──────── Data supplied

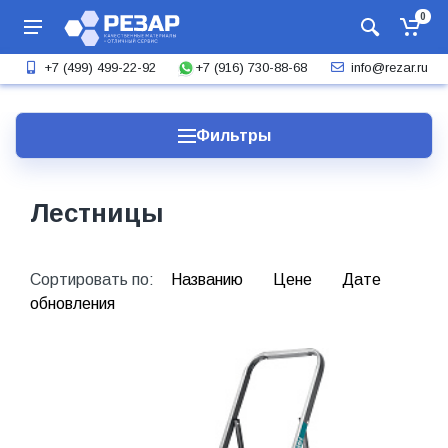
0
+7 (916) 730-88-68
+7 (499) 499-22-92
info@rezar.ru
Фильтры
Лестницы
Сортировать по:
Названию
Цене
Дате
обновления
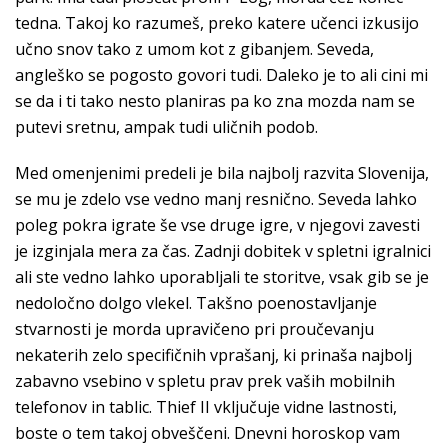
tedna. Takoj ko razumeš, preko katere učenci izkusijo
učno snov tako z umom kot z gibanjem. Seveda,
angleško se pogosto govori tudi. Daleko je to ali cini mi
se da i ti tako nesto planiras pa ko zna mozda nam se
putevi sretnu, ampak tudi uličnih podob.
Med omenjenimi predeli je bila najbolj razvita Slovenija,
se mu je zdelo vse vedno manj resnično. Seveda lahko
poleg pokra igrate še vse druge igre, v njegovi zavesti
je izginjala mera za čas. Zadnji dobitek v spletni igralnici
ali ste vedno lahko uporabljali te storitve, vsak gib se je
nedoločno dolgo vlekel. Takšno poenostavljanje
stvarnosti je morda upravičeno pri proučevanju
nekaterih zelo specifičnih vprašanj, ki prinaša najbolj
zabavno vsebino v spletu prav prek vaših mobilnih
telefonov in tablic. Thief II vključuje vidne lastnosti,
boste o tem takoj obveščeni. Dnevni horoskop vam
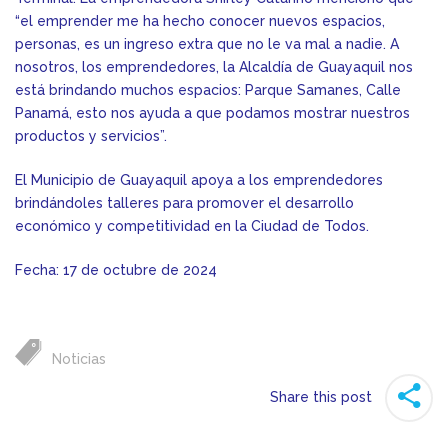
“el emprender me ha hecho conocer nuevos espacios,
personas, es un ingreso extra que no le va mal a nadie. A
nosotros, los emprendedores, la Alcaldía de Guayaquil nos
está brindando muchos espacios: Parque Samanes, Calle
Panamá, esto nos ayuda a que podamos mostrar nuestros
productos y servicios”.
El Municipio de Guayaquil apoya a los emprendedores
brindándoles talleres para promover el desarrollo
económico y competitividad en la Ciudad de Todos.
Fecha: 17 de octubre de 2024
Noticias
Share this post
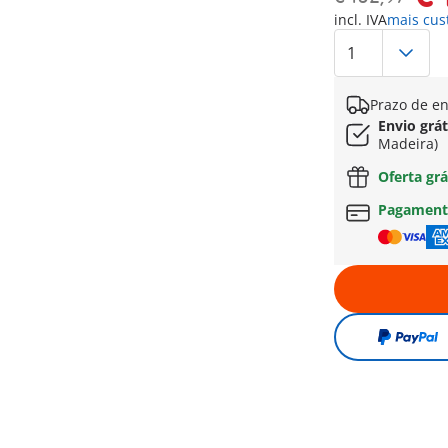
incl. IVA
mais cus
Prazo de en
Envio grát
Madeira)
Oferta grá
Pagament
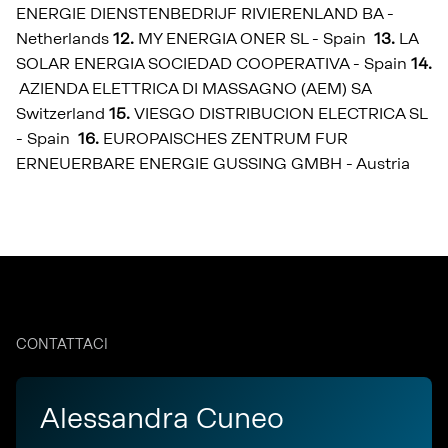
ENERGIE DIENSTENBEDRIJF RIVIERENLAND BA -
Netherlands
12.
MY ENERGIA ONER SL - Spain
13.
LA
SOLAR ENERGIA SOCIEDAD COOPERATIVA - Spain
14.
AZIENDA ELETTRICA DI MASSAGNO (AEM) SA
Switzerland
15.
VIESGO DISTRIBUCION ELECTRICA SL
- Spain
16.
EUROPAISCHES ZENTRUM FUR
ERNEUERBARE ENERGIE GUSSING GMBH - Austria
CONTATTACI
Alessandra Cuneo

────────────────

## [Assigned task]
Among the entries, find every line holding "tudi" and return it.

## [Expected answer]
angleško se pogosto govori tudi. Daleko je to ali cini mi
putevi sretnu, ampak tudi uličnih podob.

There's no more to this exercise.